Hello,
Nous voici à Uyuni, au terme de deux (belles et éprouvantes) semaines de route sur l’altiplano bolivien.
A La Paz d’où nous vous écrivions pour la dernière fois, nous avons laissé Brigitte et André (l’oncle de Pascal), Pablo, Miguel, Vicky et la maison où nous avons passé une semaine formidable, pour laquelle nous tenons encore à les remercier très chaleureusement.

Nous avons rejoint Oruro (en bus) où nous avons repris la route à vélo, par l’ouest du Lac Poopo (ce nom-là aussi les enfants l’ont vite retenu …).

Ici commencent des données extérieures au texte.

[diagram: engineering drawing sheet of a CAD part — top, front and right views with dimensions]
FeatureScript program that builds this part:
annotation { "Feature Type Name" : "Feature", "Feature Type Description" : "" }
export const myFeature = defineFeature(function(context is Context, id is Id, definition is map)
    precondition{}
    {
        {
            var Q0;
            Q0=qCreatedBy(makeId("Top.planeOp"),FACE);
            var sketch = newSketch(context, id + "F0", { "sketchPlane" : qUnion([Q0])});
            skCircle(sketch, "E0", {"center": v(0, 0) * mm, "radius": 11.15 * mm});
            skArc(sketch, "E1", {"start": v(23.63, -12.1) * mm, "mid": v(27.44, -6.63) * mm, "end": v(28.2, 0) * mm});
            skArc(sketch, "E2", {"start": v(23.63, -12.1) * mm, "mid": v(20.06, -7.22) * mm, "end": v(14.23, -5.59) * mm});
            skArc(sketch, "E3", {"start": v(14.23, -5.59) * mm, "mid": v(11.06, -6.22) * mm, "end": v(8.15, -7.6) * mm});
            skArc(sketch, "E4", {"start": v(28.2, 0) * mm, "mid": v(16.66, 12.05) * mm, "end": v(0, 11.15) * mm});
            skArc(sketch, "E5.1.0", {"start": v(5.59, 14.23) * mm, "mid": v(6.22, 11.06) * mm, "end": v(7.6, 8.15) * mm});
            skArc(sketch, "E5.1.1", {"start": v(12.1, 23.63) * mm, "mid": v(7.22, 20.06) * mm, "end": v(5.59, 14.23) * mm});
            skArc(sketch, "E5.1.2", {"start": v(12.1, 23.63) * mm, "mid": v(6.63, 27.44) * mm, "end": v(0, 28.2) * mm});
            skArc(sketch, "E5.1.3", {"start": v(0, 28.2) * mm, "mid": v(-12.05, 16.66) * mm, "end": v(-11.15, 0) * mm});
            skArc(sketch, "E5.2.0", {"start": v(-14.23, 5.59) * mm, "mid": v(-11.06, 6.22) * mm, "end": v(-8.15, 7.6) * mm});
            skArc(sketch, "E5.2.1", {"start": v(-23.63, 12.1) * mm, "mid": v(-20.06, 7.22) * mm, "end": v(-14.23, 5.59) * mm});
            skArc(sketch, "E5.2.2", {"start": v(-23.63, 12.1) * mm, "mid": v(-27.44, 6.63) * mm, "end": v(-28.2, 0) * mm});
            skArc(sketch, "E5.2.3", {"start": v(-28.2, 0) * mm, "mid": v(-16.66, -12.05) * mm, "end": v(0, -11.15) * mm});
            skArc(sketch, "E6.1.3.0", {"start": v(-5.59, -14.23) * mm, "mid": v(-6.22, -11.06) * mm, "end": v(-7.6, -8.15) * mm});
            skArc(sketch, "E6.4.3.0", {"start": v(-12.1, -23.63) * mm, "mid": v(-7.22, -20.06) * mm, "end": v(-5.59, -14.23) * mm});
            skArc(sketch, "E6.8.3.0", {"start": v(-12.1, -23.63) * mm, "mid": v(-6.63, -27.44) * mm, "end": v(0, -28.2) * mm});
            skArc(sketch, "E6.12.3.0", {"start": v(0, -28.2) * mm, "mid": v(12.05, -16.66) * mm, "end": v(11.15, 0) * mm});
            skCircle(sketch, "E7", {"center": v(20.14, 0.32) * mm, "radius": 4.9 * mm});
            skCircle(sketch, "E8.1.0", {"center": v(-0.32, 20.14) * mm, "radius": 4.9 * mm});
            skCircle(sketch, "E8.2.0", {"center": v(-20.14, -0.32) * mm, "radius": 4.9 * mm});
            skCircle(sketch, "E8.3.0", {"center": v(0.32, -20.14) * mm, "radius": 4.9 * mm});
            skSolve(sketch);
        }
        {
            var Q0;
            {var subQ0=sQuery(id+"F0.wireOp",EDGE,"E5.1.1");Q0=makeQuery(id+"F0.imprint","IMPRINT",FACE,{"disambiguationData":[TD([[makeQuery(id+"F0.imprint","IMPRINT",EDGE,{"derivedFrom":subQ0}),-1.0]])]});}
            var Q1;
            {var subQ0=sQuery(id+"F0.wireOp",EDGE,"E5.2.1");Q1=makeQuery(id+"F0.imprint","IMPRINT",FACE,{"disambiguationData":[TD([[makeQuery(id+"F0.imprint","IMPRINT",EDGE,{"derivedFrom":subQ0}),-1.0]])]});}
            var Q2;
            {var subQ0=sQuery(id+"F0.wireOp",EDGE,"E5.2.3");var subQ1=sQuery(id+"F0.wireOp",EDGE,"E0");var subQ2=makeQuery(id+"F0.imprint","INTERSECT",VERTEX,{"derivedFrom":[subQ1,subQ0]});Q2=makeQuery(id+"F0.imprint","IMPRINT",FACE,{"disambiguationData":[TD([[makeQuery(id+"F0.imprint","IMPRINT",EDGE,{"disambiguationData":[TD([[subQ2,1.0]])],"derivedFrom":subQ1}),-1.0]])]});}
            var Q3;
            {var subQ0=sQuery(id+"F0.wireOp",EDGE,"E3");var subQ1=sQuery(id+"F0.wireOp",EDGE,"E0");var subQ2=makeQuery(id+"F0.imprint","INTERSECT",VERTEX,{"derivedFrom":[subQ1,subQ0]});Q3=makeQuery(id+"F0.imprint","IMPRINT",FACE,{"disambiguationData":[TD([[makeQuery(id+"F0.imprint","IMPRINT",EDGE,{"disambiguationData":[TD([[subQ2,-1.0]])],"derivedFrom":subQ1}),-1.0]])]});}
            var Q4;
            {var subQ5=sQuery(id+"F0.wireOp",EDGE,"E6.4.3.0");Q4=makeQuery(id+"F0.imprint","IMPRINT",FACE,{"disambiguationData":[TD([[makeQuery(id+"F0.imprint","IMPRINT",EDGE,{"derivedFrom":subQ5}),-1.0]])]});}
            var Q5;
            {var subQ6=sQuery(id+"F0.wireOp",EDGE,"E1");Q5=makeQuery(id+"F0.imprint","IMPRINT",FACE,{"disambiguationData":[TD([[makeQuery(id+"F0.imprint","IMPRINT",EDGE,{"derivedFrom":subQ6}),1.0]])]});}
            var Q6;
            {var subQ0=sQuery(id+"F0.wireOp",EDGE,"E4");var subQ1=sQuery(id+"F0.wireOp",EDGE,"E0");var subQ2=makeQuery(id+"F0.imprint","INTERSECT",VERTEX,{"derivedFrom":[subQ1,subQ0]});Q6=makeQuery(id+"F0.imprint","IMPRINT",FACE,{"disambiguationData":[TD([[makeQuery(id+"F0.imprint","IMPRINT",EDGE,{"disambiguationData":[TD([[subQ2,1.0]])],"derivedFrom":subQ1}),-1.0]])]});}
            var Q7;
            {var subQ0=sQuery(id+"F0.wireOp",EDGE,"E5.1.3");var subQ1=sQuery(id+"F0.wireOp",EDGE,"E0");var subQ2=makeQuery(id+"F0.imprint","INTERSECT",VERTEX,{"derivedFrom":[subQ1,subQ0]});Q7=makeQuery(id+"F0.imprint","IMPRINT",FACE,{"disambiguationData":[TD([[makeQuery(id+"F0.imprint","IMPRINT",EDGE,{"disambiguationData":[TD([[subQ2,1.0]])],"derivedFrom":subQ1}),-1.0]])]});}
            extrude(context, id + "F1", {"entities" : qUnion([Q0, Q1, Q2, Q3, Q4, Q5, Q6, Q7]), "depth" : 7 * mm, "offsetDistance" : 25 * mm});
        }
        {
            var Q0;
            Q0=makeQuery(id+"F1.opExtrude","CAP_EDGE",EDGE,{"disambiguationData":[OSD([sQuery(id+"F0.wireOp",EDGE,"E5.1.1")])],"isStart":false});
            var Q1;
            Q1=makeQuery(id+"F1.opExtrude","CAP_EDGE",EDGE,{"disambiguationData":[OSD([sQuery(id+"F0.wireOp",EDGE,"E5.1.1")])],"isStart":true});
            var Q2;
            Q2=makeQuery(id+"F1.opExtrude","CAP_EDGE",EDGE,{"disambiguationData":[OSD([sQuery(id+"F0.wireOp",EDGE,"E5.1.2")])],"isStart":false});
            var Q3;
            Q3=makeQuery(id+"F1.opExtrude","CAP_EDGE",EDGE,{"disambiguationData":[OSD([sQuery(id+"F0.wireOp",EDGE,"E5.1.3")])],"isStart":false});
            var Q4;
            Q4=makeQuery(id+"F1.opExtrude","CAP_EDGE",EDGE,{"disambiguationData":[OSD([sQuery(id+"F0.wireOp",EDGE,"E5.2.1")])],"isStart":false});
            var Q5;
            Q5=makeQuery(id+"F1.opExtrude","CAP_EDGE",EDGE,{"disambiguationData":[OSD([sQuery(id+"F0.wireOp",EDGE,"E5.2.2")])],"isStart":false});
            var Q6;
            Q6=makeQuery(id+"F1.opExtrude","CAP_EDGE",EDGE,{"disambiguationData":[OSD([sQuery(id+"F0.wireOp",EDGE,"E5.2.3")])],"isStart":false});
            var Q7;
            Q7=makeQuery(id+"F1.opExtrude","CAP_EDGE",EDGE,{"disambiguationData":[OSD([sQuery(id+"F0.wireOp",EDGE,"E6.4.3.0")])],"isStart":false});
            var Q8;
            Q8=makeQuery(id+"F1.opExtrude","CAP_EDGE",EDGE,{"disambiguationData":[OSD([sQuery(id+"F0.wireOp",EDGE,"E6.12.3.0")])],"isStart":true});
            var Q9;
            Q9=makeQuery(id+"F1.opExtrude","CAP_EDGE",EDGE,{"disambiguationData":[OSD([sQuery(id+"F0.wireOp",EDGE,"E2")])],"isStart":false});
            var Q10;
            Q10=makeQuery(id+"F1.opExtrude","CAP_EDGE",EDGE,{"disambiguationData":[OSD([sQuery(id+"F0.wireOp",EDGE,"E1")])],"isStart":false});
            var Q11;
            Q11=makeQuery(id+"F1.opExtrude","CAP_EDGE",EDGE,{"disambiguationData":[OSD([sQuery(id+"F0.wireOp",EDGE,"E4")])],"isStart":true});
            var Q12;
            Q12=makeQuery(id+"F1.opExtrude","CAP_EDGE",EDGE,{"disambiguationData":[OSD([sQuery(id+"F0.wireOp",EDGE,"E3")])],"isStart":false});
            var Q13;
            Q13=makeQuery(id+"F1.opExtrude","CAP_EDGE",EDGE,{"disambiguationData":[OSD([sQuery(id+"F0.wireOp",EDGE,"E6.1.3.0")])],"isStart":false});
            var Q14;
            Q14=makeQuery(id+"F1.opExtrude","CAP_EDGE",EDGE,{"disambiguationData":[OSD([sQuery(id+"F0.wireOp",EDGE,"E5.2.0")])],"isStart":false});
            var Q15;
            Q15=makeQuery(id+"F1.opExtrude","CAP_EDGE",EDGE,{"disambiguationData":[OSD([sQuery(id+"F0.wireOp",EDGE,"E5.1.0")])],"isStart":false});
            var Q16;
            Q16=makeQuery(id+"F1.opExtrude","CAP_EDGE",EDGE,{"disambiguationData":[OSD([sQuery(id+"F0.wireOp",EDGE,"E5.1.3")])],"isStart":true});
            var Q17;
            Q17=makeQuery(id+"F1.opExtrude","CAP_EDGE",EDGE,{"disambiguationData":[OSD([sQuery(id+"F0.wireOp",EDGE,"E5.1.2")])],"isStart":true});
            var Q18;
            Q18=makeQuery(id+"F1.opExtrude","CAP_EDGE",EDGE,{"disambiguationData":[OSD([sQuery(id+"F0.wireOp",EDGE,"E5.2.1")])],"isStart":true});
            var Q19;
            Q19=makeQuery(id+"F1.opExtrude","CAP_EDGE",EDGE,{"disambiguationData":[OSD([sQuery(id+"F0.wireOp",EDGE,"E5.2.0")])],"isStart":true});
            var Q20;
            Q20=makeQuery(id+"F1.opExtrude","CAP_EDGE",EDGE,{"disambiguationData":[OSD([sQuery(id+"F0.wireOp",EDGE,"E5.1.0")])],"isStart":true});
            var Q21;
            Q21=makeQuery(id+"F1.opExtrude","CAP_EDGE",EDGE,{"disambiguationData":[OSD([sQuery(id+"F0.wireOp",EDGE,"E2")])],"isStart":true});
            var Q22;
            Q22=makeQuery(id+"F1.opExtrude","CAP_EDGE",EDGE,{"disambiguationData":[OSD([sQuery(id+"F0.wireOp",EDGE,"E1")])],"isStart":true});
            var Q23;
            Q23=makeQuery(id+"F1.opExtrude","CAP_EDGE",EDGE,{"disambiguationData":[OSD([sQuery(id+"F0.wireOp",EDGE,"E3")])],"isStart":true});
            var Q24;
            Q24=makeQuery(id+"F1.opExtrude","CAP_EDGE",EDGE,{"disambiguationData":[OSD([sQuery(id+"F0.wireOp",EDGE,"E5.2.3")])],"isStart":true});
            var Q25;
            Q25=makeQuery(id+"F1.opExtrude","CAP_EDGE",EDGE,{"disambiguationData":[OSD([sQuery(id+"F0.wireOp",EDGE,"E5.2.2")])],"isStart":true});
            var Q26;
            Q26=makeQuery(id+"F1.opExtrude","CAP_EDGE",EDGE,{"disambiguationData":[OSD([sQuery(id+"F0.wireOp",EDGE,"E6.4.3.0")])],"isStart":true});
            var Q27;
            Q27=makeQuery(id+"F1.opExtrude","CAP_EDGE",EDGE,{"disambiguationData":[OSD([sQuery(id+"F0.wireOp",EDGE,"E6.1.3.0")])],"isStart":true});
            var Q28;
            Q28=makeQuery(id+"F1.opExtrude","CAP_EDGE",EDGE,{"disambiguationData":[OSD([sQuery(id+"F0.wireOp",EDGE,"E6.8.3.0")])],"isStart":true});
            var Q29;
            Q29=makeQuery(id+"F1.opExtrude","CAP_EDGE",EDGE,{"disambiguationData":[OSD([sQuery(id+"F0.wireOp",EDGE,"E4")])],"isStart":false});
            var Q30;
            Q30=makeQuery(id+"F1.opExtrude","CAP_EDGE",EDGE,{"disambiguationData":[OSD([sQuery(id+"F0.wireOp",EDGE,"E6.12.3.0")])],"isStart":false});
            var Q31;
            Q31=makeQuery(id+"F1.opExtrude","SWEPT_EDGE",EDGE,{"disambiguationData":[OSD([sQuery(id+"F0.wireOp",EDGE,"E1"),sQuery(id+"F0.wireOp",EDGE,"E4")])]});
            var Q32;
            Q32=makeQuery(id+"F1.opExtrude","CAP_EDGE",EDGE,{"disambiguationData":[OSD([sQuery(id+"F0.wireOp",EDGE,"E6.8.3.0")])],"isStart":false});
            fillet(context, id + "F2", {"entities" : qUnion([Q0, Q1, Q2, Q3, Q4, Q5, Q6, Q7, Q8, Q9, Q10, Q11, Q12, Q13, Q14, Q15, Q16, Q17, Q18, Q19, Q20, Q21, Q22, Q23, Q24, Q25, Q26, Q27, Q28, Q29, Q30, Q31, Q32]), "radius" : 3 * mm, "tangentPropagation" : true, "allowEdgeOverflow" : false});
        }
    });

Après deux journées très éprouvantes vent de face, les éléments se sont heureusement calmés pour nous offrir une route (asphaltée) déserte et des paysages de plus en plus beaux à mesure que nous descendions vers le Sud. Les lamas paissant sur le bord des routes assuraient l’animation des enfants, de même que les majestueuses vigognes que nous avons eu la chance d’apercevoir à différentes reprises.
De passage par Orinoca, nous n’avons pas manqué la visite du Musée du Président (oh, pardon, il faut dire Musée de la révolution démocratique et culturelle, de son nom officiel). Ce qui frappe d’emblée, c’est que ce musée ultramoderne – et dont les autorités nationales entendent faire un hub touristique – est situé dans un village tout à fait quelconque et dénué de toute infrastructure (pas d’hôtel, même basique – à notre grand dam tant nous aurions alors apprécié le confort d’une douche voire d’un wc après plusieurs jours de conditions difficiles – ni même de route autre qu’un chemin caillouteux pour accéder au site). Ce village est cependant situé à quelques kilomètres de la maison où naquit Evo Morales, actuel président de la Bolivie, ce qui permet de comprendre le choix de l’emplacement. Quoique indiscutablement centré sur la personne du Président Morales (premier président indigène du pays), des circonstances de son sacre (en 2005), et de l’histoire du peuple aymara dont il est issu, ce musée (dont nous étions les seuls visiteurs, et les premiers depuis quelques temps, pour le plaisir des guides, agents de sécurité, personnel d’accueil…) n’en permet pas moins d’apprendre sur l’histoire ancienne et récente de la Bolivie.
Puis ce fut l’arrivée formidable au Salar d’Uyuni, immense lac salé devenant désert blanc de mars à octobre, et sur lequel nous avons roulé durant deux jours avant de rejoindre la ville d’Uyuni. Expérience ô combien attendue qui restera assurément comme un moment clé du voyage.
A Uyuni, nous re-goûtons aux joies d’un peu de confort. Les conditions de route (de climat, de logement, d’hygiène et de nourriture) ont en effet été parfois difficiles. Nous avons cependant toujours eu accès au minimum en termes alimentaires, et l’hospitalité des boliviens fut sans faille (nous permettant d’occuper une classe d’école, une salle des fêtes, une pièce vide voire une chapelle) même dans les villages les plus reculés.
Depuis notre arrivée en Bolivie, nous avons pu constater le sens de la fête qui anime la population. Du petit village jusqu’aux villes les plus importantes, chaque entité compte ses jours de festivités, souvent calqués sur le calendrier religieux mais dont les célébrations prennent un tour volontiers carnavalesque, et toujours dansant.
Nous laissons à présent les vélos pour 15 jours, durant lesquels nous rejoignent les parents de Laurence. Au programme : visite des villes de Sucre et Potosi, et re-découverte du Salar d’Uyuni (en jeep, cette fois). Un peu d’école aussi !
Pour les cartographes : Oruro – Toledo – Orinoca – Salinas de Garci Mendoza – Isla Incahuasi – Uyuni
Zoom sur le matériel : pour faire face au froid des nuits passées sur l’Altiplano, nous sommes équipés de sacs de couchage en duvet pouvant résister (en théorie) à des température de -15 degrés, et de matelas (car c’est aussi par un matelas suffisamment isolant que l’on échappe au froid) de marque SeeToSummit (modèle Ultralight Insulate). Ce matériel répond parfaitement à l’attente (quoique les sacs de couchage des parents, qui datent de 2004, ont perdu un peu de leurs plumes, ce qui se ressent lors des nuits très fraiches). Pour le corps, c’est t-shirt en laine de mérinos (qui tient chaud, évacue – en théorie 😉 – la transpiration et ne gratte pas), polaire, doudoune et collant.
Merci pour vos nombreux messages (qui ne s’affichent pas sur le site, mais que nous recevons !). Ils nous font fort plaisir.